Unending Devotion (Michigan Brides #1)(90)
The bed was empty. The quilt and sheets were unmade and in disarray—which wasn’t unusual, at least until the maid came in to tidy the room. What was unusual was that Daisy had gotten out of the bed, something she hadn’t done except to meet with Tierney that day in the library.
“Daisy?” Lily’s gaze swept around the room, and dread pooled in her stomach.
Tierney. She was with Tierney again.
“No!”
Where had that lying, cheating, no-good grayback taken her this time? To a secluded part of the house where Lily wouldn’t be able to find them?
“You won’t be able to hide from me.” She walked to the bed, her footsteps choppy and her mind formulating the hot lecture she would sling at Tierney once she found him. With a jerk, she tugged the knit blanket loose from the tangle of sheets, praying she could catch them before Daisy bared herself to Tierney again.
A piece of folded paper on the bedstead table caught Lily’s attention. She reached for it, and at the sight of her name in Daisy’s scrawled handwriting, her heart ceased beating.
She flipped the paper open and read.
Dear Lily,
I’m leaving. I want to live my life the way I want. I’m a grown woman now, and I don’t need you to tell me what to do or how to live anymore. Please, just let me go and don’t try to find me.
That was it. No “I love you.” No “Thank you.” No “I’ll miss you.”
“Oh, Daisy.” Lily pressed her fingers against her lips to hold back a cry.
She dropped to the edge of the bed and read the note again, hoping the words would say something different this time.
But the same cold message slapped her and brought stinging tears to her eyes.
“How could you?” After all she’d done for Daisy, how hard she’d tried to make things right, how much effort she was putting into trying to give them a new life.
And Daisy repaid her by running away again?
With a groan, Lily buried her face in her hands. She’d put her own life at risk to rescue Daisy. So had Connell. There was no telling what kind of trouble he was in with Carr now—all because of Daisy.
Sobs of anger and disappointment tore at Lily’s throat, begging for release.
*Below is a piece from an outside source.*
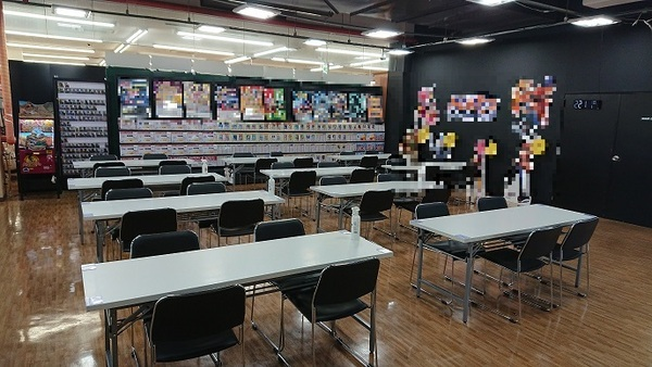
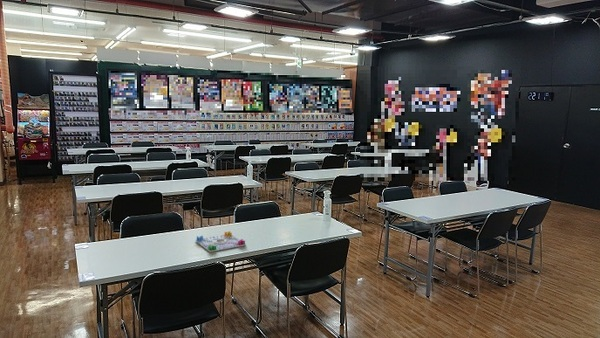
+ board game [195,230,247,253]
Why had Daisy done it? Didn’t she love her? Didn’t she want to be with her?
She swallowed through the tightness of her throat. With a burst of determination, she stood. She wouldn’t let Daisy run away again. Not now. Not after she’d just found her.
With a shake of her head, she brushed away the nagging thought that maybe she was trying to take too much control of the plans for her life, that she’d taken over completely and wasn’t leaving room for God’s bigger plans.
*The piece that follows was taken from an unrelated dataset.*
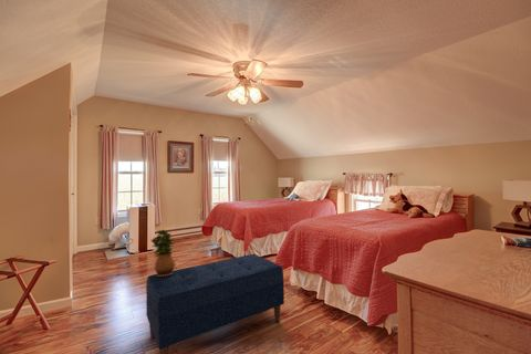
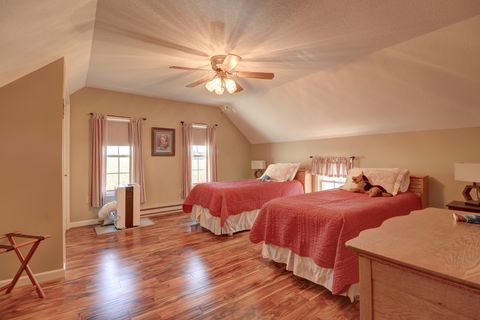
- potted plant [149,228,176,277]
- bench [145,253,285,354]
All she needed to do was work harder, didn’t she?
A quick glance around the room revealed that Daisy had taken all of her dresses, even the ones Mrs. McCormick had loaned her. The silver-handled brush was gone. The decorative silver box. The candelabras.
Lily’s heart sank. Had Daisy turned into a thief too? How could she so thoughtlessly take the belongings of someone who’d generously opened her home and provided for their every need? What kind of girl would do that?
Certainly not the sweet little girl she’d raised.
Lily’s gaze landed upon the bedside table. The miniature framed picture of their mother and father was gone too.
Her body constricted.
“No!” She dropped to the floor and scrambled to find the photograph, the last connection she had with her mother and father, the only tie to her past.
A search under the bed, through the sheets, and around the room revealed nothing but the selfishness in Daisy’s heart.
“You had to take it, didn’t you?” Lily yelled at the rumpled bed, as if by doing so she could bring Daisy back. “You knew it was important to me. But you didn’t care!”
The pressure in her chest made her want to weep.
“You foolish, foolish girl!” She pounded a fist against the bed and caught the edge of a sob before it could escape.
“You don’t know what you’re doing.” Where would Daisy go? What could the girl possibly do besides return to a life of prostitution? And that was unthinkable. She couldn’t let Daisy make that mistake again.
Daisy had told her not to find her. But Lily had no choice. The girl couldn’t survive on her own. She needed Lily whether she thought so or not.
Lily raced from the room, down the winding staircase, and into the front hallway. She paused only to retrieve her coat before plunging out the front door into the wintry afternoon.
Large fluffy snowflakes were coming down thick and fast. The snow had formed a fresh blanket over her earlier footprints and covered any tracks that might lead her to Daisy.
But Lily didn’t care. She fixed her gaze on the redbrick Queen Anne home across the street. With its steeply pitched roofs, conical tower, and numerous gables, it was an elegant home, a smaller version of the one she’d just exited.
As she reached the end of the walkway and stepped onto the wide muddy street that was immune to the fresh snow, she ignored the others passing by.
Each footstep slapped louder against the muck in the street and each breath puff whiter in the frigid air. She couldn’t find the energy to complain about the fact that another winter storm was blowing in, that it was nearing the end of February and spring felt like it would never arrive.